= About this exercise =
How many lines in the items below contain the string "法第十五条第二項において読み替えて準用する場合を含む"? Treat case as significant, and reply with the number only.

[Data drawn from a collection]
__________________________________________________

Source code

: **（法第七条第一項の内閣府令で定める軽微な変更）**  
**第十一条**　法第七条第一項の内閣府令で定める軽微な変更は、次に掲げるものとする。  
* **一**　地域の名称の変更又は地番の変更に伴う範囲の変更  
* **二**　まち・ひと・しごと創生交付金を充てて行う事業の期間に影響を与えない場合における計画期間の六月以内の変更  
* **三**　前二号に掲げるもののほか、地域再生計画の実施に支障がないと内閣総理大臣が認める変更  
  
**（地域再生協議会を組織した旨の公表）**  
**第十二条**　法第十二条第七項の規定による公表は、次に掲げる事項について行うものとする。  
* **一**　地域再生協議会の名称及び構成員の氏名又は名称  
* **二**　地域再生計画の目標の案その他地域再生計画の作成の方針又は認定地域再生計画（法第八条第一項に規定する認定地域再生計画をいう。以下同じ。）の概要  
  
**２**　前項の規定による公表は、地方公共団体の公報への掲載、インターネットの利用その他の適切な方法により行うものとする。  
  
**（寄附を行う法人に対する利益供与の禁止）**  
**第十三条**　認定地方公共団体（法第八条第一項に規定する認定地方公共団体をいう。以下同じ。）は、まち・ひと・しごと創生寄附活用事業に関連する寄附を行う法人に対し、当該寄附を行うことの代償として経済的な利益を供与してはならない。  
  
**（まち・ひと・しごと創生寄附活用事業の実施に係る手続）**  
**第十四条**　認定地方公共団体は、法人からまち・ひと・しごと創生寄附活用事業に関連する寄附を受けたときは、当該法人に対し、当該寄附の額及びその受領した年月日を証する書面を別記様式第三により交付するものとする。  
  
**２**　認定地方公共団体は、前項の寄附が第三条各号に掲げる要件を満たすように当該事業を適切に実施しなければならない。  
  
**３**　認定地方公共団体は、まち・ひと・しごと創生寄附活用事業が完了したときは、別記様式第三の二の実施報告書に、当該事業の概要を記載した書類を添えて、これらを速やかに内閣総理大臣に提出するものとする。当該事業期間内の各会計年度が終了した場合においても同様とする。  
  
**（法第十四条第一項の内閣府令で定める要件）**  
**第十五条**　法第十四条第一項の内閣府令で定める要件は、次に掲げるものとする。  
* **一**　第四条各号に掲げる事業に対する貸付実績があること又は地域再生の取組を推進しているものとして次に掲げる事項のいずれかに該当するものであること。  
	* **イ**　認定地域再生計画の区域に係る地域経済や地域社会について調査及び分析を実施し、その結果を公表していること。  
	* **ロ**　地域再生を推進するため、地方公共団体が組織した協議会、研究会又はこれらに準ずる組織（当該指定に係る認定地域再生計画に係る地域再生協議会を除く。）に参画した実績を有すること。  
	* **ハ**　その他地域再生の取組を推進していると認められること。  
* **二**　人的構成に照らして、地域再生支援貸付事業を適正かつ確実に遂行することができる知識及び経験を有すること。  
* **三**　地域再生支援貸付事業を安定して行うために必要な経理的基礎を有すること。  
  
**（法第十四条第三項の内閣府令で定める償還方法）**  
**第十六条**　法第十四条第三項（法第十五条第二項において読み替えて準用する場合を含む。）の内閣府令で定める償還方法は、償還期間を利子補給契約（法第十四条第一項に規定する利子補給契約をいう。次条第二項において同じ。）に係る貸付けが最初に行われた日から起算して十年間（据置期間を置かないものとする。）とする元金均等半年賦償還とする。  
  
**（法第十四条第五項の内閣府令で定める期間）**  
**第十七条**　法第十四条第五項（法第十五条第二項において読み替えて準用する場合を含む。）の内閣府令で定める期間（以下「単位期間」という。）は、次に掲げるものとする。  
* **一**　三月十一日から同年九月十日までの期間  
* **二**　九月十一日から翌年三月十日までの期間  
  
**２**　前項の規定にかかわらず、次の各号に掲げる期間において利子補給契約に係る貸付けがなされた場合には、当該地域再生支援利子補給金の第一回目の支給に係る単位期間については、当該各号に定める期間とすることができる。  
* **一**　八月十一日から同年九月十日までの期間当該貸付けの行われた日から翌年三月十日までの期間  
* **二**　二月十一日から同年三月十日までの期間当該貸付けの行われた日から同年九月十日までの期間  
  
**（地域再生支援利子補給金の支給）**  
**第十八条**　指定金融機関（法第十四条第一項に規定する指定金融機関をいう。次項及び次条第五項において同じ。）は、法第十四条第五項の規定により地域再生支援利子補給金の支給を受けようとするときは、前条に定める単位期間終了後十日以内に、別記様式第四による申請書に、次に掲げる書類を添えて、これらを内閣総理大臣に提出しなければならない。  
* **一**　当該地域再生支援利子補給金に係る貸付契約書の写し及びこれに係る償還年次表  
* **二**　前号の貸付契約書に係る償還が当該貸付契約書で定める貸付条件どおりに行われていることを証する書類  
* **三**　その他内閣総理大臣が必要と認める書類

__________________________________________________

= Output =
2